POIFSFileSystem posF = new POIFSFileSystem(fileInputStream);

it throws the following error

java.io.IOException: Invalid header signature; read 4851293027410584380, expected -2226271756974174256
at org.apache.poi.poifs.storage.HeaderBlockReader.<init>(HeaderBlockReader.java:112)
at org.apache.poi.poifs.filesystem.POIFSFileSystem.<init>(POIFSFileSystem.java:151)

This question has been asked on stackoverflow many times and i tried all the suggested solutions but it was of no use.

Wolfgang Fahl
  • 15,016
  • 11
  • 93
  • 186
manishKumarSingh
  • 103
  • 2
  • 10
  • Thanks for the reply. i tried following code to check with Apache Tika.

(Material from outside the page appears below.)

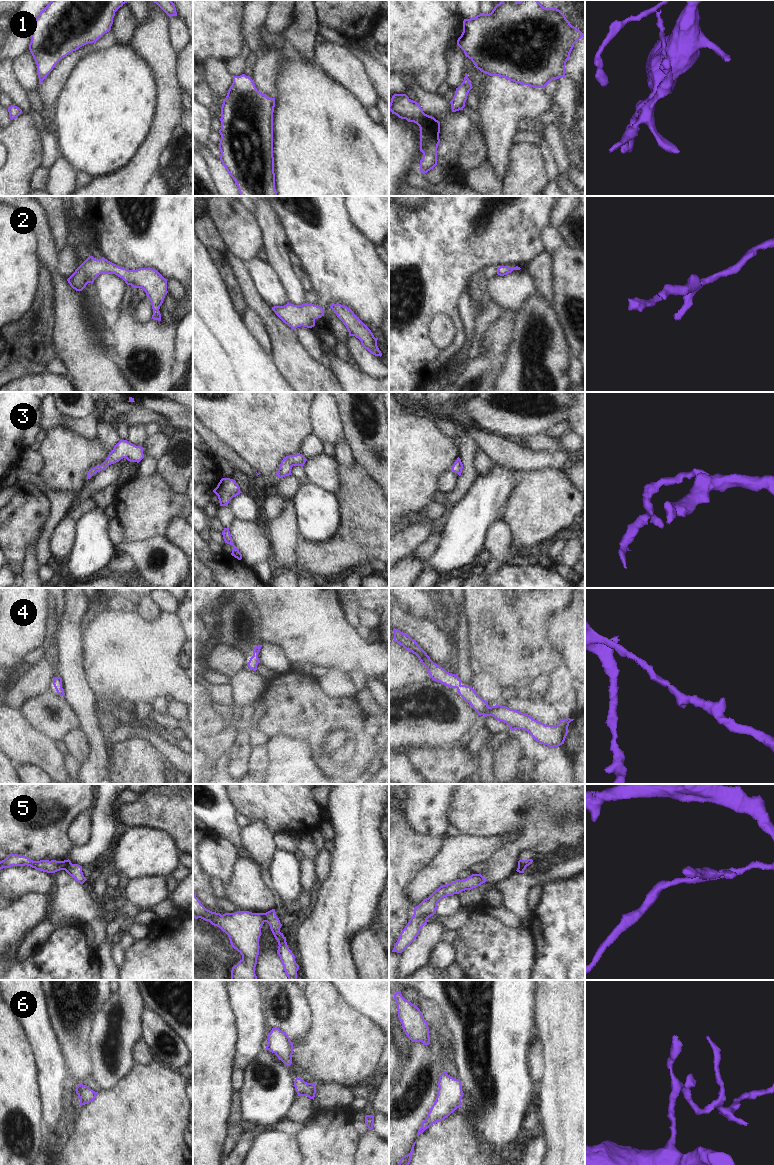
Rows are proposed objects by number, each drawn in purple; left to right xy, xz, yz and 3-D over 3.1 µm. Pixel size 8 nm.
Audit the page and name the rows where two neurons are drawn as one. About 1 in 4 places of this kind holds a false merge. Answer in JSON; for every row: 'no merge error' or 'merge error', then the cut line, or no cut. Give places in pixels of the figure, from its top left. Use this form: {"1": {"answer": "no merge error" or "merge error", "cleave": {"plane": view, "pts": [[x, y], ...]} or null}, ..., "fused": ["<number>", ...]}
{"1": {"answer": "no merge error", "cleave": null}, "2": {"answer": "no merge error", "cleave": null}, "3": {"answer": "no merge error", "cleave": null}, "4": {"answer": "no merge error", "cleave": null}, "5": {"answer": "merge error", "cleave": {"plane": "xz", "pts": [[262, 913], [265, 921]]}}, "6": {"answer": "no merge error", "cleave": null}, "fused": ["5"]}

POIFSContainerDetector detector = new POIFSContainerDetector(); MediaType mdType= detector.detect(fis, new Metadata()); but it throws java.io.IOException: mark/reset not supported at java.io.InputStream.reset(Unknown Source) at org.apache.tika.parser.microsoft.POIFSContainerDetector.detect(POIFSContainerDetector.java:158) any further help would be highly appreciated. – manishKumarSingh Dec 13 '12 at 08:18

1 Answers1

0

That error tells you that your file isn't actually a PPT file after all. (It's not an OLE2 file, which is the underlying format that .PPT is based on)

To work out what your file actually is, I'd suggest using either the file utility on a nearby unix box, or use Apache Tika with the TikaCLI and --detect. That should help you work out what your file is (hint - it's not a .ppt hence the error!) then you can identify what library to use to open it with

Gagravarr
  • 47,320
  • 10
  • 111
  • 156